What's peculiar about this is that the noun phrase functions as the object of the infinitive, while normally the word that comes before the verb is the subject, like this:

The only Frenchman ever to conquer England was William the Conqueror.

Here the subject of conquer is the only Frenchmen; in a good computer to buy, the preceding noun phrase is the object. That is what makes this (albeit common) use of the attributive infinitive special.

It seems the relation between the noun and the infinitive is better considered [noun]—[postpositional adjective] than [object]—[governing verb], although functionally it is both: if one treats it as a postpositional adjective, the word order makes sense, which it does not if you look at it as subject and verb.

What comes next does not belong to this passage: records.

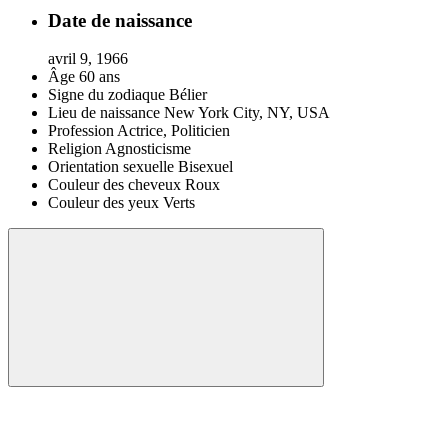
Date de naissance
avril 9, 1966
Âge
60 ans
Signe du zodiaque
Bélier
Lieu de naissance
New York City, NY, USA
Profession
Actrice, Politicien
Religion
Agnosticisme
Orientation sexuelle
Bisexuel
Couleur des cheveux
Roux
Couleur des yeux
Verts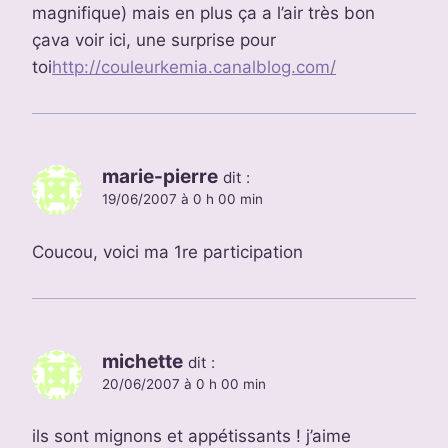
magnifique) mais en plus ça a l’air très bon
çava voir ici, une surprise pour
toi
http://couleurkemia.canalblog.com/
marie-pierre
dit :
19/06/2007 à 0 h 00 min
Coucou, voici ma 1re participation
michette
dit :
20/06/2007 à 0 h 00 min
ils sont mignons et appétissants ! j’aime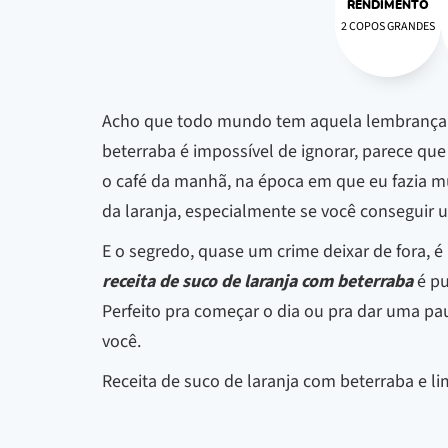
RENDIMENTO
2 COPOS GRANDES
Acho que todo mundo tem aquela lembrança de
beterraba é impossível de ignorar, parece qu
o café da manhã, na época em que eu fazia m
da laranja, especialmente se você conseguir 
E o segredo, quase um crime deixar de fora, é
receita de suco de laranja com beterraba
é pu
Perfeito pra começar o dia ou pra dar uma pa
você.
Receita de suco de laranja com beterraba e l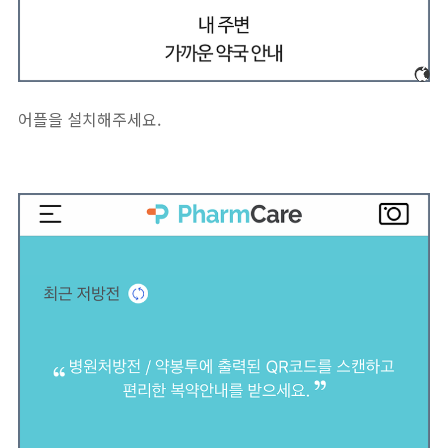
어플을 설치해주세요.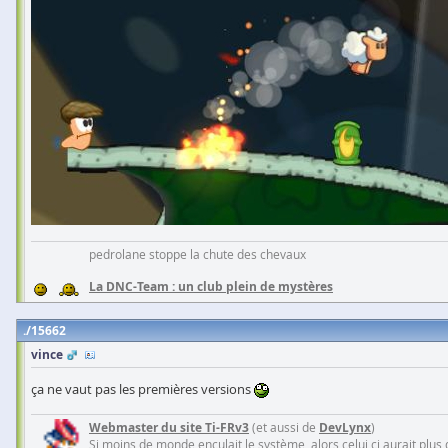
pedrolane stoppe la chute des chevaux
La DNC-Team : un club plein de mystères
15662
vince
ça ne vaut pas les premières versions
Webmaster du site Ti-FRv3
(et aussi de
DevLynx
)
Si moins de monde enculait le système, alors celui ci aurait plus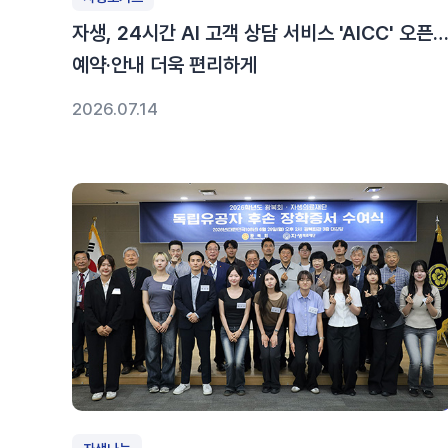
자생, 24시간 AI 고객 상담 서비스 'AICC' 오픈
예약·안내 더욱 편리하게
2026.07.14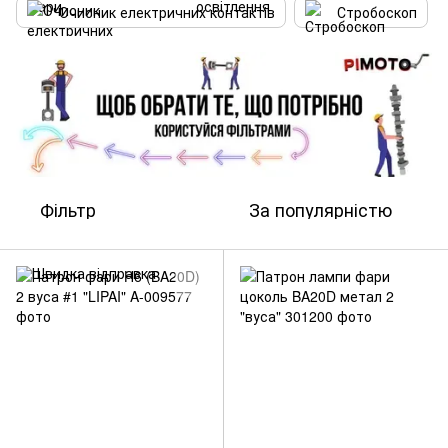
Очисник електричних контактів
Стробоскоп
Фільтр
За популярністю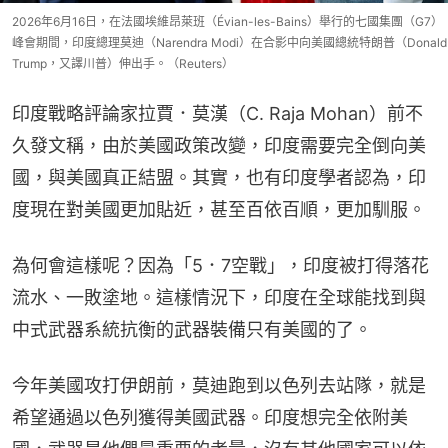
2026年6月16日，在法國埃維昂萊班（Évian-les-Bains）舉行的七國集團（G7）
峰會期間，印度總理莫迪（Narendra Modi）在合影中向美國總統特朗普（Donald
Trump，又譯川普）伸出手。（Reuters）
‌印度戰略評論家拉賈．莫漢（C. Raja Mohan）‌前不
久發文稱，由於美國政策改變，印度需要完全倒向美
國，與美國真正結盟。其實，也有印度學者認為，印
度現在對美國更加貼近，甚至百依百順，更加馴服。
為何會這樣呢？因為「5．7空戰」，印度被打得落花
流水、一敗塗地。這樣情況下，印度在全球能找到與
中式武器系統抗衡的武器裝備只有美國的了。
今年美國攻打伊朗前，莫迪跑到以色列去站隊，就是
希望通過以色列獲得美國武器。印度想完全依附美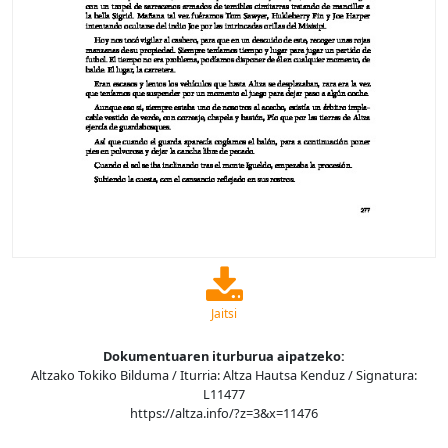
Jaitsi
Dokumentuaren iturburua aipatzeko:
Altzako Tokiko Bilduma / Iturria: Altza Hautsa Kenduz / Signatura:
L11477
https://altza.info/?z=3&x=11476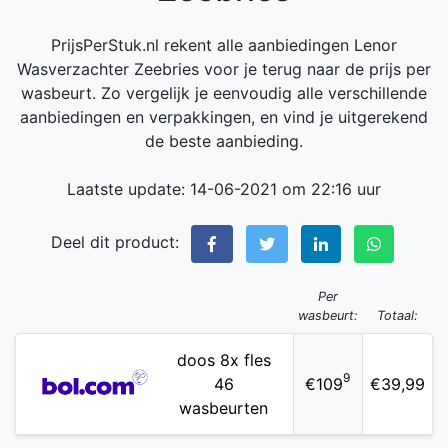
PrijsPerStuk.nl rekent alle aanbiedingen Lenor
Wasverzachter Zeebries voor je terug naar de prijs per
wasbeurt. Zo vergelijk je eenvoudig alle verschillende
aanbiedingen en verpakkingen, en vind je uitgerekend
de beste aanbieding.
Laatste update: 14-06-2021 om 22:16 uur
Deel dit product:
Per
wasbeurt:
Totaal:
doos 8x fles
9
46
€109
€39,99
wasbeurten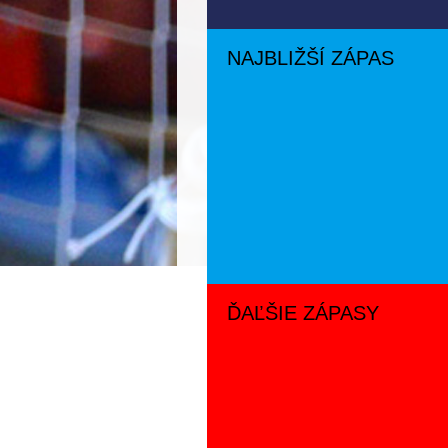
NAJBLIŽŠÍ ZÁPAS
ĎAĽŠIE ZÁPASY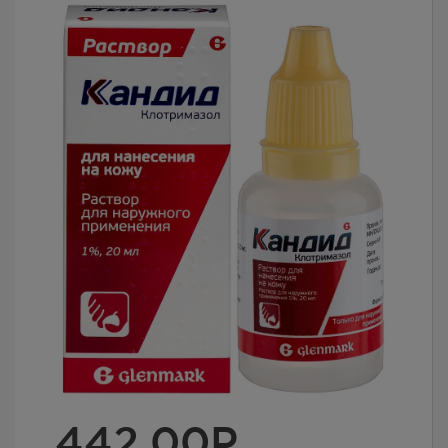
442.00
Р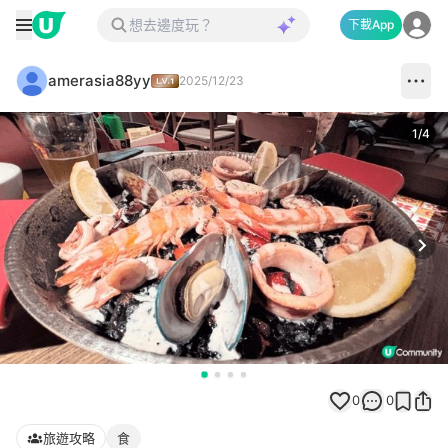
下載App
amerasia88yy
2025/12/23
1
/
4
Next
0
0
旅遊攻略
食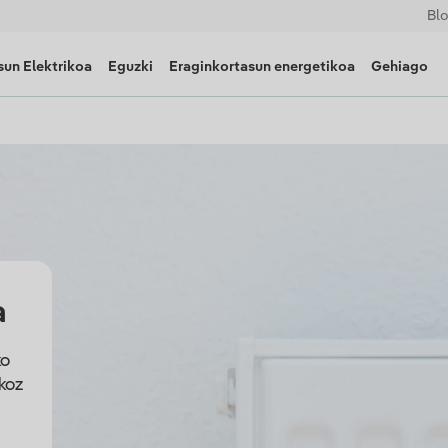
Bl
un Elektrikoa
Eguzki
Eraginkortasun energetikoa
Gehiago
a
ko
koz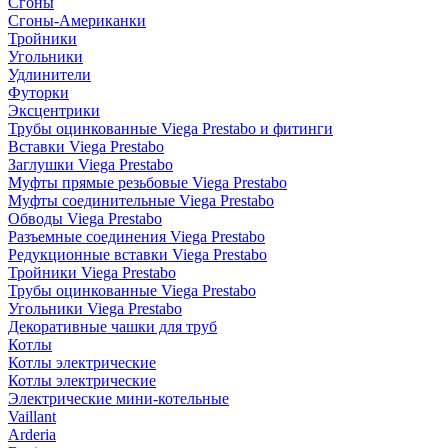
Сгоны
Сгоны-Американки
Тройники
Угольники
Удлинители
Футорки
Эксцентрики
Трубы оцинкованные Viega Prestabo и фитинги
Вставки Viega Prestabo
Заглушки Viega Prestabo
Муфты прямые резьбовые Viega Prestabo
Муфты соединительные Viega Prestabo
Обводы Viega Prestabo
Разъемные соединения Viega Prestabo
Редукционные вставки Viega Prestabo
Тройники Viega Prestabo
Трубы оцинкованные Viega Prestabo
Угольники Viega Prestabo
Декоративные чашки для труб
Котлы
Котлы электрические
Котлы электрические
Электрические мини-котельные
Vaillant
Arderia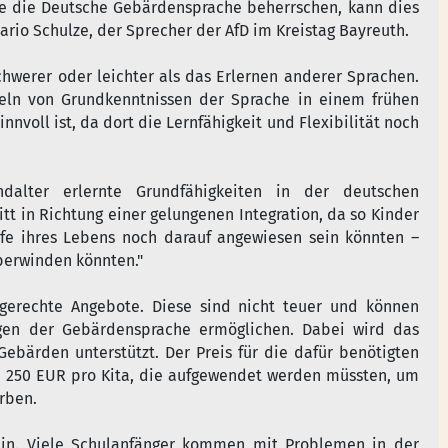
ie die Deutsche Gebärdensprache beherrschen, kann dies
ario Schulze, der Sprecher der AfD im Kreistag Bayreuth.
chwerer oder leichter als das Erlernen anderer Sprachen.
eln von Grundkenntnissen der Sprache in einem frühen
nnvoll ist, da dort die Lernfähigkeit und Flexibilität noch
ndalter erlernte Grundfähigkeiten in der deutschen
t in Richtung einer gelungenen Integration, da so Kinder
ufe ihres Lebens noch darauf angewiesen sein könnten –
berwinden könnten."
gerechte Angebote. Diese sind nicht teuer und können
gen der Gebärdensprache ermöglichen. Dabei wird das
Gebärden unterstützt. Der Preis für die dafür benötigten
nur 250 EUR pro Kita, die aufgewendet werden müssten, um
rben.
ein. Viele Schulanfänger kommen mit Problemen in der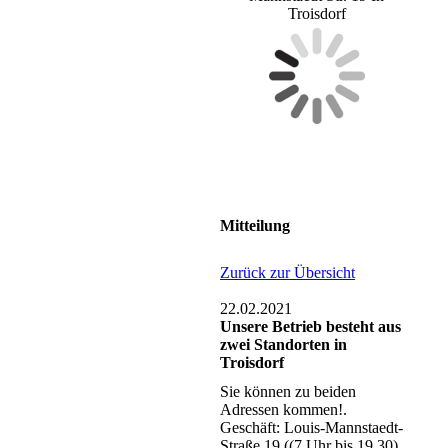
Troisdorf
Mitteilung
Zurück zur Übersicht
22.02.2021
Unsere Betrieb besteht aus
zwei Standorten in
Troisdorf
Sie können zu beiden
Adressen kommen!.
Geschäft: Louis-Mannstaedt-
Straße 19 ((7 Uhr bis 19.30)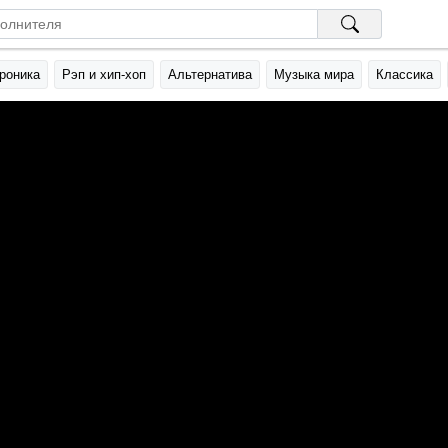
роника
Рэп и хип-хоп
Альтернатива
Музыка мира
Классика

Another special thing about your sentence is that the on which phrase is not a full clause: there is no finite verb—only an attributive infinitive to the "noun" that is the relative pronoun. But that exists in other languages too: relative pronouns can basically introduce anything that modifies a noun, at least in theory. Normally an elliptic clause can be imagined:

We've heard three sad songs now, of which [we will have] no more. Give us a merrier song!

You must visit the countess next week, to whom [please convey] my compliments.

It is hard to imagine such an elliptical clause in your example, which shows how extraordinary the noun-phrase-cum-object with attributive infinitive is. The preposition on (instead of a simple direct object) is a red herring that makes it looks even more complicated.